I watched a video of most of Sportico’s excellent online November 12 NIL symposium. But I was struck by the extent to which some speakers appeared unaware of some NIL-related realities:

  1. No one ever mentioned what I call the Golden Nugget document: the NIL Waiver, which the school (and conference) requires the player to sign, when he shows up on campus. It’s the Golden Nugget, because it is the entire legal foundation for the billions of dollars in income which the NCAA and its member schools earn from two sources: 1) apparel companies; and 2) broadcasting outfits. This waiver is the foundation for an entire empire.
  2. All players could today just withdraw their NIL waivers: To illustrate, if all Power 5 football and basketball players today write a one-liner email to their school –“I hereby withdraw my waiver of NIL rights” — the NCAA apparel-marketing, and broadcasting  empires would crash. This is the simplest method for players to foment change.

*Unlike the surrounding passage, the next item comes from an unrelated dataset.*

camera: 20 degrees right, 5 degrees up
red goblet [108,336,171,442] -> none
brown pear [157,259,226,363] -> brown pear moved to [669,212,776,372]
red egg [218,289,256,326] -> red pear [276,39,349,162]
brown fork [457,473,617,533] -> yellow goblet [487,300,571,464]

  3. The player comes to school owning his NIL: As a result, it is fundamentally in error to believe that, as Blake Lawrence said, the new state NIL statutes will suddenly give the player new rights. More accurately, the new statutes will codify some portion of the current blanket waivers, while establishing what are, in most cases, relatively tiny ‘carve-outs’ for the player.
  4. NIL is an asset, like a car: these are rights which the player arriving on campus owns and controls, just like he might own a car. And, to understand the reality of the dramatic seizure of value from the player, when he signs the NIL waiver, it is not unlike the school demanding that he turn over his car, so that the school can then rent or sell it, for a fee, to third parties not associated with the school or its educational mission.

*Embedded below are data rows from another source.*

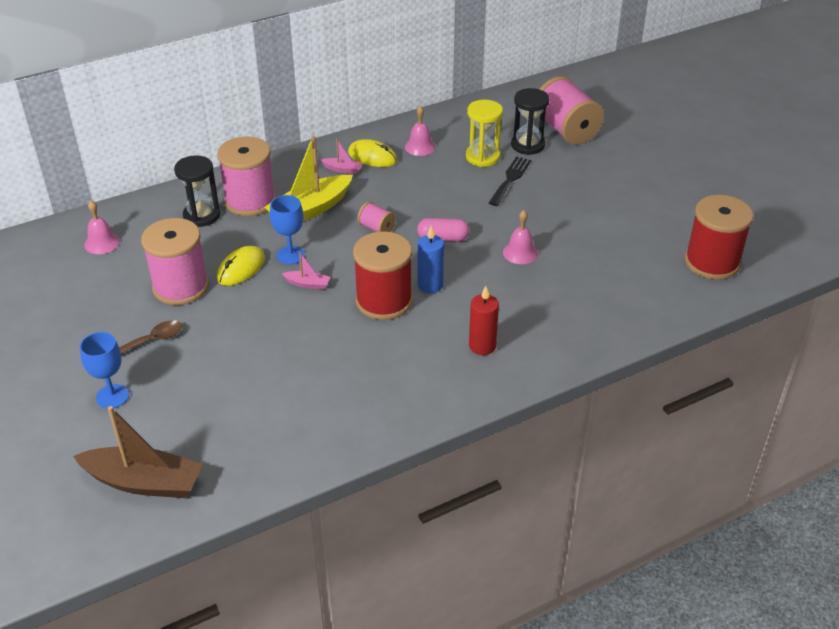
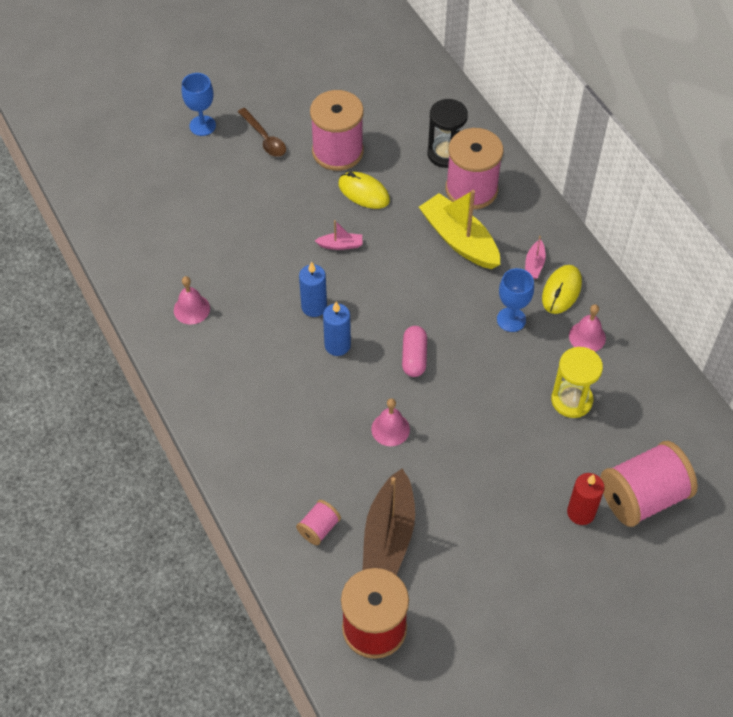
camera: 90 degrees right, 15 degrees up
brown boat [73,406,203,498] -> brown boat moved to [363,469,415,575]
pink bell [84,201,120,254] -> pink bell moved to [174,276,210,324]
blue goblet [270,195,305,265] -> blue goblet moved to [497,268,534,332]
pink boat [282,252,330,289] -> pink boat turned 105 degrees counterclockwise [315,220,363,250]
red spool [353,232,412,320] -> blue candle [299,261,327,317]
pink spool [357,202,396,232] -> pink spool moved to [296,500,341,545]
red candle [469,286,499,355] -> red candle moved to [567,473,605,525]
black fork [489,156,531,206] -> none
black hourglass [511,88,549,155] -> none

  5. Player surrender of NIL is a major employee-status factor: player surrender of his NIL assets (by signing the waiver), is so broad and burdensome as to serve as major factor in support of player employee status. (Notre Dame’s AD Jack Swarbrick asserted that he wants his student-athletes “to be treated just like the ordinary students”; if so, he needs to send a memo to his coaches and staff, instructing them to rip up all those Golden Nugget waivers.)
  6. The old in loco parentis, Nanny-U Doctrine is long-dead. The player is not a kid. At age 18, he is an adult. Ms Rempe, for example, said that the school has a “duty to make sure that the SA is not signing contracts which might hurt him.” That determination might have been LSU’s bailiwick, fifty years ago; with the death of in loco parentis, it is now none of LSU’s business.
  7.  The Golden Nugget waiver is also a broad agency contract: It is a waiver or grant-of-rights; the school also implicitly treats it as a broad agency contract, allowing it to exercise complete control over the player’s NIL assets
  8. The school has a profound conflict of interest. It purports to act as the player’s agent and Nanny, while competing with that player for NIL-based marketing  opportunities.
  9. The school has a duty to fund independent counsel for the player: Because of this fatal school conflict of interest – and the schools’ de facto treatment of the player as a minor, in need of third-party protection — the school has a duty to change the setting within which the player signs his NIL waiver, by funding separate, independent (and entirely confidential) legal counsel for him, to advise the player about the school’s proposed waiver. (In fact, no top notch player should, right now, sign a National Letter of Intent, without being provided the proposed NLI waiver, so that he can make his selection of school dependent upon what NIL rights the school will agree he can retain. (Example: player should tell the school, “Ok, I’ll give you my NIL rights, but you – school – have to give me a waiver, which allows me to use the school’s marks, in my own self-marketing.)